▸ Written task
Go through the material line by line and copy each one with the word "entregados".

▸ Provided records

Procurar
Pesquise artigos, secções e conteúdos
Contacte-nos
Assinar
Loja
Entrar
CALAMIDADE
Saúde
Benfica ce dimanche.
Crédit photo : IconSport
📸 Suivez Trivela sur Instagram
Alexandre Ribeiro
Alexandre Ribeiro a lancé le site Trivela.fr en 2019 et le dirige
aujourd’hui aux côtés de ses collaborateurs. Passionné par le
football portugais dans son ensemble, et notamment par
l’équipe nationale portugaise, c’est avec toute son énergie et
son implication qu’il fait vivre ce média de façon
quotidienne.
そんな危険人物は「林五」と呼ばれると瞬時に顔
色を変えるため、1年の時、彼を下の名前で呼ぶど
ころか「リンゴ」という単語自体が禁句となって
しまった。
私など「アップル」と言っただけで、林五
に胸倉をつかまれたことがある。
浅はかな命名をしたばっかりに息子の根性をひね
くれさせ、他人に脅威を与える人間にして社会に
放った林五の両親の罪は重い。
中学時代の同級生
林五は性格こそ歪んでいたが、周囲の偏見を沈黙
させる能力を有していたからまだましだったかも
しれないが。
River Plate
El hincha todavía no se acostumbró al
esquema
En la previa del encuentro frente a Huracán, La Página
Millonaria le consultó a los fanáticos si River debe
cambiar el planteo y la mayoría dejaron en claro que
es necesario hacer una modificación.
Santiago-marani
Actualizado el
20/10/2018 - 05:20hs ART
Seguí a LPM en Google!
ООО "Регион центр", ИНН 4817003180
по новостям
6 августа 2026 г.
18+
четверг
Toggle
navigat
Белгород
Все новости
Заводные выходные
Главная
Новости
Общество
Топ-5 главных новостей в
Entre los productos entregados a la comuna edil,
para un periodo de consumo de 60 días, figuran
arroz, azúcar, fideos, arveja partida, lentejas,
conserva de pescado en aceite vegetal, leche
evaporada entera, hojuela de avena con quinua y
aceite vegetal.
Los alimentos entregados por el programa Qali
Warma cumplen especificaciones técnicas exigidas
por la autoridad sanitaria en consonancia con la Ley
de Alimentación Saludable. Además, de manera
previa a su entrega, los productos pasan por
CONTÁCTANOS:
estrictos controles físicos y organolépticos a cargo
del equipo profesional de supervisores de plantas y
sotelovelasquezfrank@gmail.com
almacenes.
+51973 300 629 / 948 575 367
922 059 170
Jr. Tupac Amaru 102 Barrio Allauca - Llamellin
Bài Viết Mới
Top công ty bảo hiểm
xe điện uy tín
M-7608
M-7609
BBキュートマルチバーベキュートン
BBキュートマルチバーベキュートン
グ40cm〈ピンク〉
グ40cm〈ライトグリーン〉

▸ Answer to the problem
Entre los productos entregados a la comuna edil,
Los alimentos entregados por el programa Qali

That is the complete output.